◆ Information supplied
────────
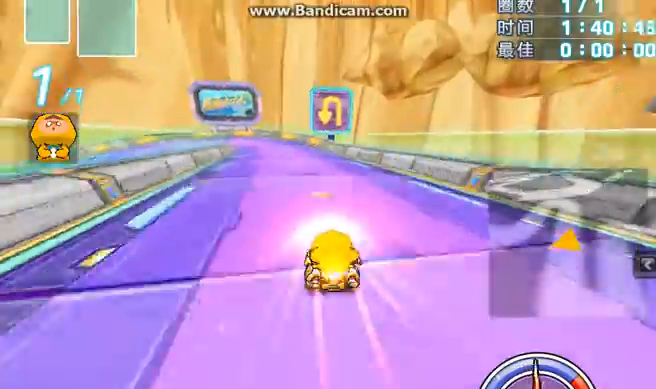
{"keys": ["4", "8"], "events": [[33, "shift", "down"], [167, "shift", "up"]]}
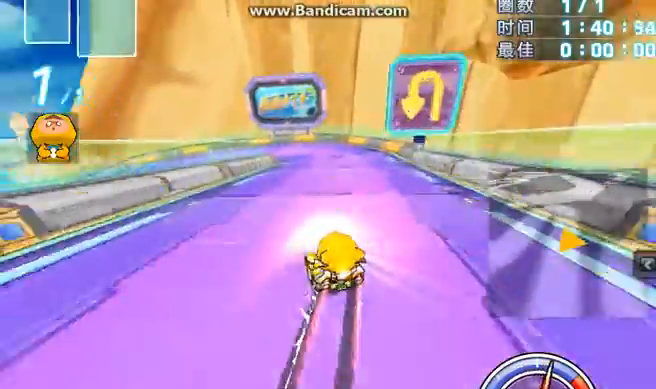
{"keys": ["4", "8", "shift"], "events": [[233, "shift", "down"]]}
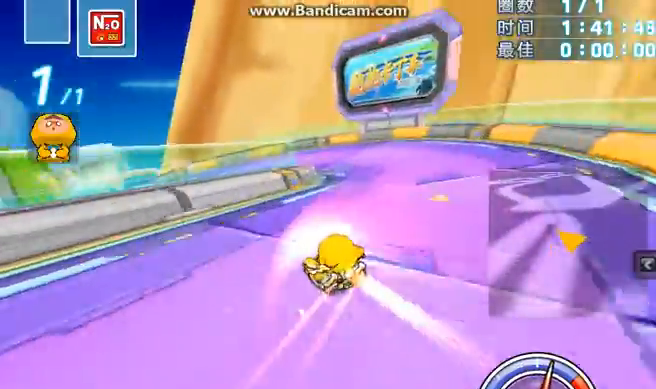
{"keys": ["4", "8"], "events": [[100, "4", "up"], [100, "shift", "up"], [400, "4", "down"]]}
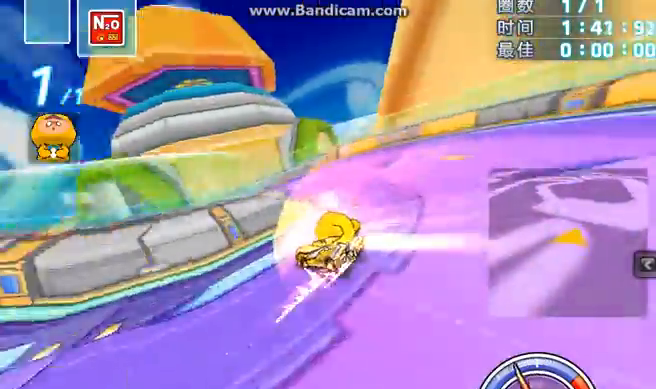
{"keys": ["6", "8", "ctrl"], "events": [[33, "ctrl", "down"], [100, "4", "up"], [133, "ctrl", "up"], [167, "ctrl", "down"], [233, "6", "down"], [267, "ctrl", "up"], [300, "ctrl", "down"]]}
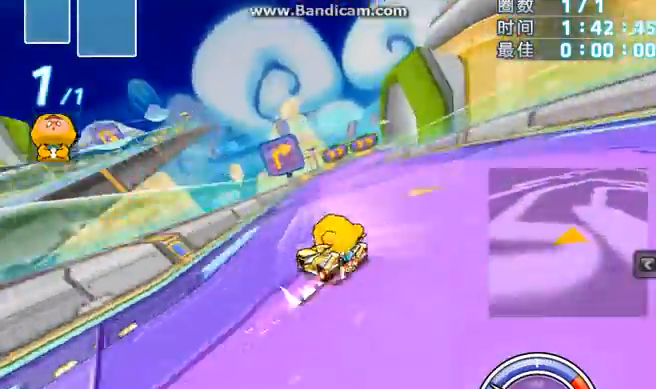
{"keys": ["8"], "events": [[67, "ctrl", "up"], [133, "6", "up"], [300, "6", "down"], [467, "6", "up"]]}
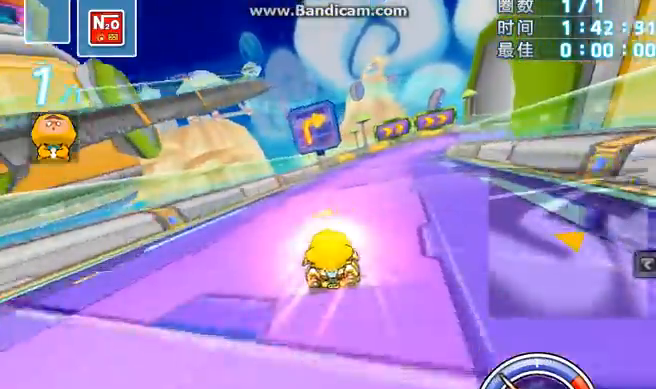
{"keys": ["6", "8"], "events": [[33, "6", "down"], [67, "shift", "down"], [233, "shift", "up"]]}
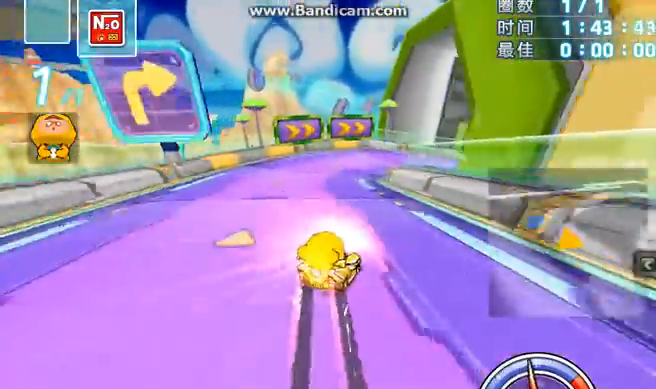
{"keys": ["8"], "events": [[467, "6", "up"]]}
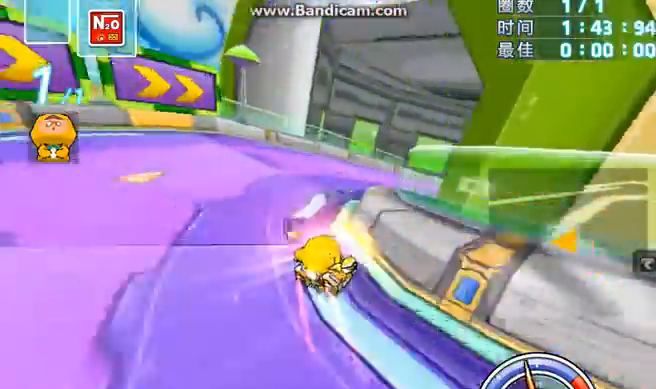
{"keys": ["8"], "events": [[267, "6", "down"], [467, "6", "up"]]}
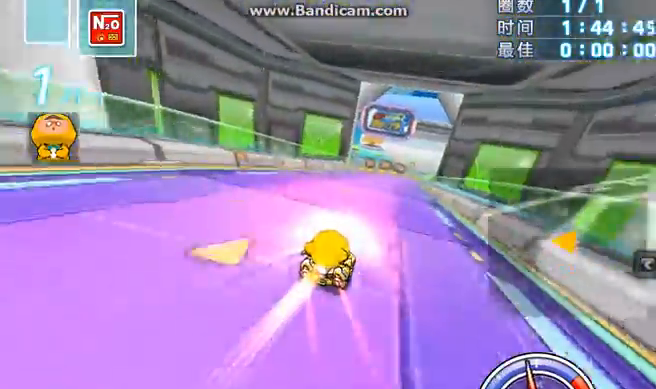
{"keys": ["4", "8"], "events": [[300, "6", "down"], [400, "6", "up"], [433, "4", "down"]]}
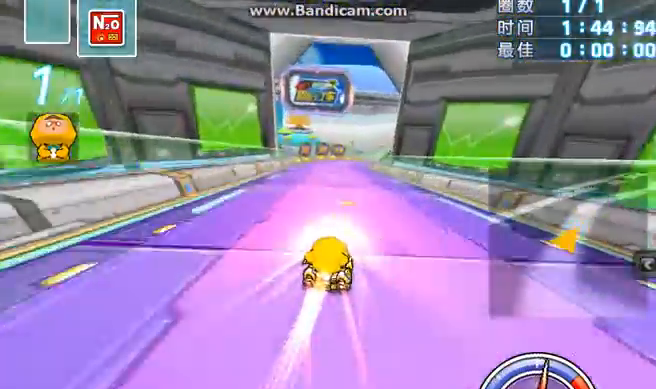
{"keys": ["6", "8"], "events": [[33, "4", "up"], [300, "6", "down"]]}
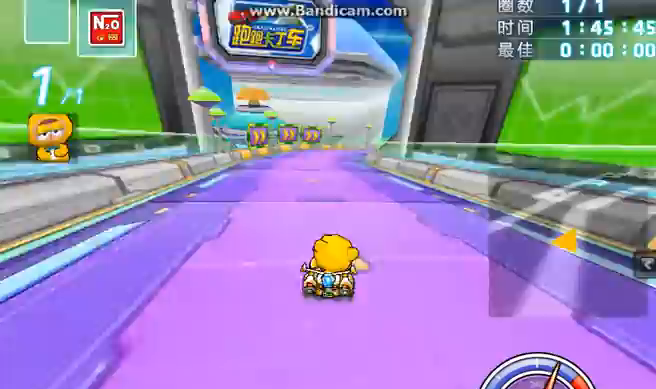
{"keys": ["6", "8"], "events": [[67, "6", "up"], [100, "ctrl", "down"], [133, "6", "down"], [200, "ctrl", "up"]]}
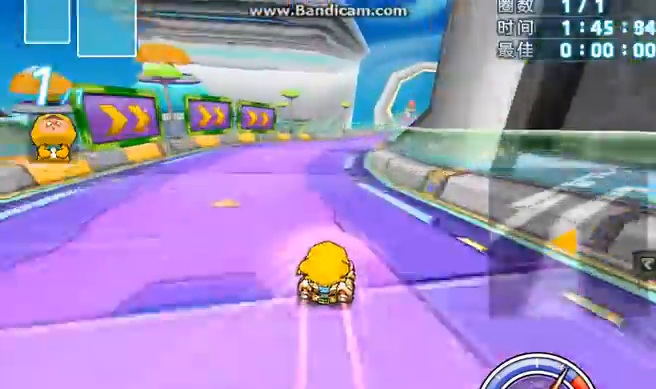
{"keys": ["8"], "events": [[133, "6", "up"], [167, "6", "down"], [300, "6", "up"]]}
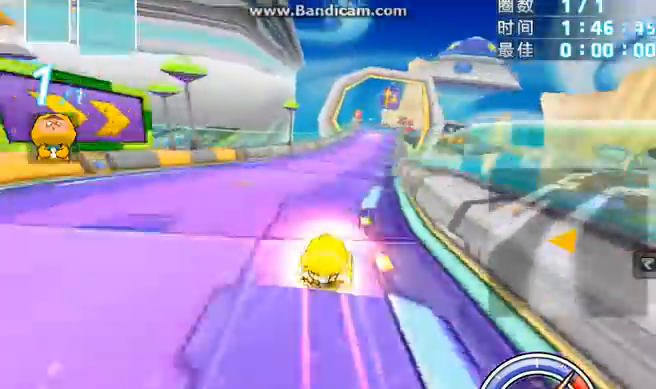
{"keys": ["6", "8"], "events": [[33, "4", "down"], [100, "4", "up"], [300, "6", "down"]]}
────────
◆ Work instructions
Every line above with the string "down" in it should be copied into the answer.

◆ Completed task
{"keys": ["4", "8"], "events": [[33, "shift", "down"], [167, "shift", "up"]]}
{"keys": ["4", "8", "shift"], "events": [[233, "shift", "down"]]}
{"keys": ["4", "8"], "events": [[100, "4", "up"], [100, "shift", "up"], [400, "4", "down"]]}
{"keys": ["6", "8", "ctrl"], "events": [[33, "ctrl", "down"], [100, "4", "up"], [133, "ctrl", "up"], [167, "ctrl", "down"], [233, "6", "down"], [267, "ctrl", "up"], [300, "ctrl", "down"]]}
{"keys": ["8"], "events": [[67, "ctrl", "up"], [133, "6", "up"], [300, "6", "down"], [467, "6", "up"]]}
{"keys": ["6", "8"], "events": [[33, "6", "down"], [67, "shift", "down"], [233, "shift", "up"]]}
{"keys": ["8"], "events": [[267, "6", "down"], [467, "6", "up"]]}
{"keys": ["4", "8"], "events": [[300, "6", "down"], [400, "6", "up"], [433, "4", "down"]]}
{"keys": ["6", "8"], "events": [[33, "4", "up"], [300, "6", "down"]]}
{"keys": ["6", "8"], "events": [[67, "6", "up"], [100, "ctrl", "down"], [133, "6", "down"], [200, "ctrl", "up"]]}
{"keys": ["8"], "events": [[133, "6", "up"], [167, "6", "down"], [300, "6", "up"]]}
{"keys": ["6", "8"], "events": [[33, "4", "down"], [100, "4", "up"], [300, "6", "down"]]}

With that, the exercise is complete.